Export growth will be the main driver behind continued strong growth in poultry production in 2020, especially in light of the global animal protein supply shortage due to African swine fever (ASF), Rabobank’s "2020 Global Animal Protein Outlook" showed.
The U.S. broiler industry is on pace for another record year of production, Rabobank said, as new capacity becomes fully operational and productivity challenges are overcome.
Rabobank said plentiful supplies are expected to weigh on markets for much of 2020, as record supplies of beef and pork will make any price improvement difficult. However, strong export demand – particularly to Asia, given ASF-driven shortfalls – will support dark meat values, as should normalized trade with Mexico.
“A recovery in Mexican broiler production, following the 2019 outbreak of avian influenza, will boost Mexican production but should have limited impact on total volumes available,” the report noted.
Poultry production in Brazil is also expected to rise 2% year over year on improved exports and a bump in domestic consumption, Rabobank reported.
Brazil’s economic outlook has improved, which will result in higher consumer purchasing power and an uptick in the domestic consumption of pork and poultry. The Central Bank of Brazil expects gross domestic product to grow 1.8% in 2020. Rabobank relayed that the latest supermarket sales data showed a sales improvement of 3.4% year over year for the first half of 2019 -- the strongest increase in the last five years -- providing support for the positive outlook.
Rabobank forecasts Brazil's poultry exports to continue at the pace of 2019, adding that China has surpassed Saudi Arabia as the largest importer now. Sales to Japan, which improved in 2019, should also remain high, although below 2017 levels.
Regarding the European Union, the report said weaker performance slowed down production expansion in a “challenging” 2019. Not a lot of upside is expected in 2020, Rabobank added.
One of the key issues is ongoing production growth in the region, which is projected to be 2.5% higher in 2019 and was 4.8% higher in 2018.
“This situation is mainly caused by ongoing growth in Eastern Europe, along with recent expansion in Spain. Increased local supply, together with recovering imports from Brazil, has challenged the market situation, especially for breast meat," Rabobank said.
For 2020, the EU’s biggest challenge will lie in rebalancing markets, the report suggested.
“Strong demand for dark meat products on international markets does not compensate for the ongoing weak demand for breast meat," it said. "Therefore, the EU industry will need a more disciplined approach to supply growth in 2020, with production growth below 2%.”
Poultry production will increase the most rapidly in China as it responds to strong demand due to ASF. However, imports are also expected to grow.
“Poultry production has grown rapidly in 2019, including white-feathered birds, yellow-feathered birds, spent layers, hybrid birds and water fowls, which have all seen their output increase faster than in recent years," Rabobank reported.

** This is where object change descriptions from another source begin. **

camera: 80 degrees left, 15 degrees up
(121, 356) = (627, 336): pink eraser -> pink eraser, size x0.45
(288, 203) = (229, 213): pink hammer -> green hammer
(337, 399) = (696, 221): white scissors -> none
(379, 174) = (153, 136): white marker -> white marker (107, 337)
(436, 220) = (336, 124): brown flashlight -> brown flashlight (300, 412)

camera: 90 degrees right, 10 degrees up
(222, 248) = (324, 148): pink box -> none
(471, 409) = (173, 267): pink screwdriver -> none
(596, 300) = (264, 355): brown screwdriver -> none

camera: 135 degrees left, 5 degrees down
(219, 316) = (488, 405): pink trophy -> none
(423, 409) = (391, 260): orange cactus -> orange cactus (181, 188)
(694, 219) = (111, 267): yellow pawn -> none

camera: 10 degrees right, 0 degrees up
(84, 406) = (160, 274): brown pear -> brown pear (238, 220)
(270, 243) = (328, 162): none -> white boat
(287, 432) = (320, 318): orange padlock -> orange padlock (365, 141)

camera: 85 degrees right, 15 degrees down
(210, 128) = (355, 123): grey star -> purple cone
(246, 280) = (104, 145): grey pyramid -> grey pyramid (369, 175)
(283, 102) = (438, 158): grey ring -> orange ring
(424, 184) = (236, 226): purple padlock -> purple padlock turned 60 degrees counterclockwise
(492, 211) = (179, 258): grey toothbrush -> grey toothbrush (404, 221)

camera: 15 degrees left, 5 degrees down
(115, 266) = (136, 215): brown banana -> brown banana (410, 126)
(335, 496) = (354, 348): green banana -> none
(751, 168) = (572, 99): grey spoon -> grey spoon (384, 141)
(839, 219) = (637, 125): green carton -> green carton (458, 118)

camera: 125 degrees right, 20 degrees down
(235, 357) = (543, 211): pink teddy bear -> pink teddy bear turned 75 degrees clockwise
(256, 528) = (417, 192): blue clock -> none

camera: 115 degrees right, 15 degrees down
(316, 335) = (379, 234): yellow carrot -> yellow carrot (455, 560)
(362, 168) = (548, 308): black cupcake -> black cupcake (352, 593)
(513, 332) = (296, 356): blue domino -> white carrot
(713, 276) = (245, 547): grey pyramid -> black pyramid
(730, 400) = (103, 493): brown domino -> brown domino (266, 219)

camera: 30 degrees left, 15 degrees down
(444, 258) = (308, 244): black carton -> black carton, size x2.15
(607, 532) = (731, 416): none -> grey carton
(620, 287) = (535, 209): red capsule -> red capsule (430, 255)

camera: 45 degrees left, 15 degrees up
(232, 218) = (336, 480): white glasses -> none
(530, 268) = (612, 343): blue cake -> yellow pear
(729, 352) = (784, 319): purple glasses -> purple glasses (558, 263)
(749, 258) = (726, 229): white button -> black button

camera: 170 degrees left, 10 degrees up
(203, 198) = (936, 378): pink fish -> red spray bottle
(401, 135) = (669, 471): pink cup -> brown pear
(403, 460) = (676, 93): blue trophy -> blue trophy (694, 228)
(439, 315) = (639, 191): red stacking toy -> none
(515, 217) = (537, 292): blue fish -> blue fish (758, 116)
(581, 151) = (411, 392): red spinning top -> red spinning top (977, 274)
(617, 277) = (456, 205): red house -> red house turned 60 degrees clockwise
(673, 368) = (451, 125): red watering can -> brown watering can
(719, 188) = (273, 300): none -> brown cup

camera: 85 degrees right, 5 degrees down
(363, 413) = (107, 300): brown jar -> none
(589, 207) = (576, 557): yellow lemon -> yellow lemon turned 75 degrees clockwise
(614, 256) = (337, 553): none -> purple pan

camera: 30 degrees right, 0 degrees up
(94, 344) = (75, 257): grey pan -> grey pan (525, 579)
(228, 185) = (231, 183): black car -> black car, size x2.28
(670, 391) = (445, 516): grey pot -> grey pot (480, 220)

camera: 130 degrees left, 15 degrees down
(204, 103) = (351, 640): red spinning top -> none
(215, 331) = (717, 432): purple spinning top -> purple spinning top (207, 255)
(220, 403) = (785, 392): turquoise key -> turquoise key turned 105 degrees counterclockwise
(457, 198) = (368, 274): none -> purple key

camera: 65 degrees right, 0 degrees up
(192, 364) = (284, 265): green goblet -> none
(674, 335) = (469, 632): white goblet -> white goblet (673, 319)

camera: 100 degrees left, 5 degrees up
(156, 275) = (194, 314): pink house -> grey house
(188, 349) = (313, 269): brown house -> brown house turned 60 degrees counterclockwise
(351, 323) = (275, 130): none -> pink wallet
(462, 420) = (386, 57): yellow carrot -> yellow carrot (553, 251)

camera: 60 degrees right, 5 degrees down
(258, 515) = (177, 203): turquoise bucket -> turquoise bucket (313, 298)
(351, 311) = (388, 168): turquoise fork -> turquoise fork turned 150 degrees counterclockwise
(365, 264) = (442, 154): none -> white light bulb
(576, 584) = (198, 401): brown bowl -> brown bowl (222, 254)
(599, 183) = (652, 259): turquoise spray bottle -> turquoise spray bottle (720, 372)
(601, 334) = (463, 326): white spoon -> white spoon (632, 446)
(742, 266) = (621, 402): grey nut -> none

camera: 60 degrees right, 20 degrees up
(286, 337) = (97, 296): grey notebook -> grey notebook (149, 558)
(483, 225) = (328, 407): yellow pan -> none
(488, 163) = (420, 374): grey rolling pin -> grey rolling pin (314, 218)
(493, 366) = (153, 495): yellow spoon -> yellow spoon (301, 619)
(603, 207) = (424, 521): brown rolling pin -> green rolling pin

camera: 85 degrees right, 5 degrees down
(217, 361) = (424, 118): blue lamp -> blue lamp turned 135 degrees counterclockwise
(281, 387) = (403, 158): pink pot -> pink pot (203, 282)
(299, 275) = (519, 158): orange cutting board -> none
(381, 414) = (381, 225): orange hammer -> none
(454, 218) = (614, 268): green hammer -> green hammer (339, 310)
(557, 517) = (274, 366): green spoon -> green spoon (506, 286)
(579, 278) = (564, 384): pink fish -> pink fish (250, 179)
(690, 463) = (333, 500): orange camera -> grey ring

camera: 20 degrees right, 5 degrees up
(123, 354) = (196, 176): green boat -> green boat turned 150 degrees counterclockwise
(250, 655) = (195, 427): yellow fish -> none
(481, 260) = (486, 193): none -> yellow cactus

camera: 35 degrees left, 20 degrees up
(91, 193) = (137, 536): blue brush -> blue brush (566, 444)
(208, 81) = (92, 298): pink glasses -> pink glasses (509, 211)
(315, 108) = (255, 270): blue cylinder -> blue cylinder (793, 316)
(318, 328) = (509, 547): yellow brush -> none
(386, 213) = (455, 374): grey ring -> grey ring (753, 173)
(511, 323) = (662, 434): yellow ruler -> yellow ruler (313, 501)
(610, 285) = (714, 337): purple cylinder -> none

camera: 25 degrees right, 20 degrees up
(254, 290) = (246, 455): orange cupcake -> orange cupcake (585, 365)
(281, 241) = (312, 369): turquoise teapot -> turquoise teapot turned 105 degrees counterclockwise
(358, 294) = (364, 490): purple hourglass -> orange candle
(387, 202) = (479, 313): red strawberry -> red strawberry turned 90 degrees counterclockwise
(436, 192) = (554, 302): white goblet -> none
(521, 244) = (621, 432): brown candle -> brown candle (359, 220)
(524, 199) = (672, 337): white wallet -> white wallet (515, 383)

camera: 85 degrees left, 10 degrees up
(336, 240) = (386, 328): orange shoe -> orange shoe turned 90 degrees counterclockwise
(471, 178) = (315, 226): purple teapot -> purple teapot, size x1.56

Rabobank pointed out that China’s breeding stock inventory of white-feathered birds has improved greatly due to the steady growth of imports in 2018 and 2019. As such, white-feathered bird production may see even stronger growth in 2020 and 2021, the report suggested, adding, "We expect total poultry production to grow by more than 10% year over year in 2020.”
Even with the expected production growth, Rabobank reported that poultry imports increased by a whopping 51% during the first nine months of 2019.
“We expect this momentum to continue into 2020, driven by ongoing strong demand, as the gap in total Chinese animal protein supply may grow wider in 2020," it said.
The Asian-Pacific regions affected by ASF this year will likely shift household farm production from pork toward poultry and aquaculture, according to the Rabobank outlook.
“Large-scale corporate farmers are also expected to increase investments to expand capacity through large, biosecure farms and also to increase vertical integration to ensure food safety and strengthen their supply chains,” it said.
While Malaysia and Indonesia are also at risk of ASF, Rabobank said its potential impact would be less pronounced in these countries than in Vietnam or the Philippines, given pork’s small share of protein consumption. In Thailand, current overcapacity in pork should slow any demand shift into poultry, although higher broiler costs could erode export margins, the report suggested.
Higher pork prices in Vietnam, the Philippines and other parts of Southeast Asia, Rabobank noted, will gradually shift consumption to more affordable proteins.
“Demand has not meaningfully shifted toward poultry and seafood in Vietnam in 2019, but we expect to see this pick up in 2020 – along with higher pork prices," it said.
The same will happen in other countries, such as the Philippines and Thailand, the bank added.
“Investments in additional poultry farms and aquaculture capacity may be needed in the following years as demand builds," it said.
In 2020, Association of Southeast Asian Nations poultry production is forecasted to expand by 4.0% to reach 9.69 million metric tons, which is a 3.8% increase from 2019.